* [EXTRACTED MATERIAL]
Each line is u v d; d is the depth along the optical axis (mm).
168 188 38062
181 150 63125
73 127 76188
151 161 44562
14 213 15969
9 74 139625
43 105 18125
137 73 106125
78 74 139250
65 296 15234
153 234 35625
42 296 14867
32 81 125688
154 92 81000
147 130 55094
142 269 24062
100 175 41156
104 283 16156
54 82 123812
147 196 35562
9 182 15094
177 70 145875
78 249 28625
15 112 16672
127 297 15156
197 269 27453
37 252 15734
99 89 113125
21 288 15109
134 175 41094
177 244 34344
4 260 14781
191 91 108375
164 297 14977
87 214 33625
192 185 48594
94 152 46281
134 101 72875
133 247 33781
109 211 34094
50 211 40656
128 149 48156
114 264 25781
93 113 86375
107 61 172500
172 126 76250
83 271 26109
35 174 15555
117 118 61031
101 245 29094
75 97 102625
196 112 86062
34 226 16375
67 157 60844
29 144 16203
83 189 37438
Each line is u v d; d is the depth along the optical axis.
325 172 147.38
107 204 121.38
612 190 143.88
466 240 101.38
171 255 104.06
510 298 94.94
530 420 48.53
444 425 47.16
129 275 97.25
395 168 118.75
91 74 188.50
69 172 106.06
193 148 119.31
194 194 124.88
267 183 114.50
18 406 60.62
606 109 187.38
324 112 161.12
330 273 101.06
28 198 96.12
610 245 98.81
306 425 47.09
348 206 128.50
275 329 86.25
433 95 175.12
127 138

* [WHAT NEEDS TO BE DONE] Every entry needs to be copied again, word for word.

* [SOLUTION FOR THIS TASK]
Each line is u v d; d is the depth along the optical axis (mm).
168 188 38062
181 150 63125
73 127 76188
151 161 44562
14 213 15969
9 74 139625
43 105 18125
137 73 106125
78 74 139250
65 296 15234
153 234 35625
42 296 14867
32 81 125688
154 92 81000
147 130 55094
142 269 24062
100 175 41156
104 283 16156
54 82 123812
147 196 35562
9 182 15094
177 70 145875
78 249 28625
15 112 16672
127 297 15156
197 269 27453
37 252 15734
99 89 113125
21 288 15109
134 175 41094
177 244 34344
4 260 14781
191 91 108375
164 297 14977
87 214 33625
192 185 48594
94 152 46281
134 101 72875
133 247 33781
109 211 34094
50 211 40656
128 149 48156
114 264 25781
93 113 86375
107 61 172500
172 126 76250
83 271 26109
35 174 15555
117 118 61031
101 245 29094
75 97 102625
196 112 86062
34 226 16375
67 157 60844
29 144 16203
83 189 37438
Each line is u v d; d is the depth along the optical axis.
325 172 147.38
107 204 121.38
612 190 143.88
466 240 101.38
171 255 104.06
510 298 94.94
530 420 48.53
444 425 47.16
129 275 97.25
395 168 118.75
91 74 188.50
69 172 106.06
193 148 119.31
194 194 124.88
267 183 114.50
18 406 60.62
606 109 187.38
324 112 161.12
330 273 101.06
28 198 96.12
610 245 98.81
306 425 47.09
348 206 128.50
275 329 86.25
433 95 175.12
127 138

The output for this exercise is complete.